• _PROBLEM DESCRIPTION_: Write out every line of the material below word for word, from the first to the last.

• _DATASET ROWS_:
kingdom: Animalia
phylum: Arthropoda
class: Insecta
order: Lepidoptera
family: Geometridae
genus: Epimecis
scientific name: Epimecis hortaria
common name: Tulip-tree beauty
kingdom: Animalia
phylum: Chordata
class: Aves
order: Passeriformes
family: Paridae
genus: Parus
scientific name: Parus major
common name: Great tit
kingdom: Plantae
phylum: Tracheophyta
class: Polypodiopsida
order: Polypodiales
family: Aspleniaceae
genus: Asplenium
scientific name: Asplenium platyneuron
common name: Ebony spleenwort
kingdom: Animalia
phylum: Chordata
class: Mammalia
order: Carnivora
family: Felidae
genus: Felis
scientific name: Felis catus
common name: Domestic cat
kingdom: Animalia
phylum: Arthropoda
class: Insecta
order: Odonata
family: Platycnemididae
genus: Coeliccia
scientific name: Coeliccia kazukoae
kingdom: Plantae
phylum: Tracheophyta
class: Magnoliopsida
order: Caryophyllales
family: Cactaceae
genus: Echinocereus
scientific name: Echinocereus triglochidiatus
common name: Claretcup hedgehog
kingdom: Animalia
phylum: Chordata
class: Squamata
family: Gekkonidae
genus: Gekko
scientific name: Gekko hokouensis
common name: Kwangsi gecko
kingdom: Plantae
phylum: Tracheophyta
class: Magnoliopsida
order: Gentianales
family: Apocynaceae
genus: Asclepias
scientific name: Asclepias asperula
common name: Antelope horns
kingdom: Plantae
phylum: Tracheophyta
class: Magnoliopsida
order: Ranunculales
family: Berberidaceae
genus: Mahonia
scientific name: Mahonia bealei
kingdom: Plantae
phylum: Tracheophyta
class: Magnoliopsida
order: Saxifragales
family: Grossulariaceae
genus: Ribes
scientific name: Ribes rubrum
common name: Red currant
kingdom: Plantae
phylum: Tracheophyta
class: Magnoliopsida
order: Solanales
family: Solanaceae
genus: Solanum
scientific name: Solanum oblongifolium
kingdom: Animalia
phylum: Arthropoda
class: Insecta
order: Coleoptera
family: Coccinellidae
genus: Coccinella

• _THE RESULT_:
kingdom: Animalia
phylum: Arthropoda
class: Insecta
order: Lepidoptera
family: Geometridae
genus: Epimecis
scientific name: Epimecis hortaria
common name: Tulip-tree beauty
kingdom: Animalia
phylum: Chordata
class: Aves
order: Passeriformes
family: Paridae
genus: Parus
scientific name: Parus major
common name: Great tit
kingdom: Plantae
phylum: Tracheophyta
class: Polypodiopsida
order: Polypodiales
family: Aspleniaceae
genus: Asplenium
scientific name: Asplenium platyneuron
common name: Ebony spleenwort
kingdom: Animalia
phylum: Chordata
class: Mammalia
order: Carnivora
family: Felidae
genus: Felis
scientific name: Felis catus
common name: Domestic cat
kingdom: Animalia
phylum: Arthropoda
class: Insecta
order: Odonata
family: Platycnemididae
genus: Coeliccia
scientific name: Coeliccia kazukoae
kingdom: Plantae
phylum: Tracheophyta
class: Magnoliopsida
order: Caryophyllales
family: Cactaceae
genus: Echinocereus
scientific name: Echinocereus triglochidiatus
common name: Claretcup hedgehog
kingdom: Animalia
phylum: Chordata
class: Squamata
family: Gekkonidae
genus: Gekko
scientific name: Gekko hokouensis
common name: Kwangsi gecko
kingdom: Plantae
phylum: Tracheophyta
class: Magnoliopsida
order: Gentianales
family: Apocynaceae
genus: Asclepias
scientific name: Asclepias asperula
common name: Antelope horns
kingdom: Plantae
phylum: Tracheophyta
class: Magnoliopsida
order: Ranunculales
family: Berberidaceae
genus: Mahonia
scientific name: Mahonia bealei
kingdom: Plantae
phylum: Tracheophyta
class: Magnoliopsida
order: Saxifragales
family: Grossulariaceae
genus: Ribes
scientific name: Ribes rubrum
common name: Red currant
kingdom: Plantae
phylum: Tracheophyta
class: Magnoliopsida
order: Solanales
family: Solanaceae
genus: Solanum
scientific name: Solanum oblongifolium
kingdom: Animalia
phylum: Arthropoda
class: Insecta
order: Coleoptera
family: Coccinellidae
genus: Coccinella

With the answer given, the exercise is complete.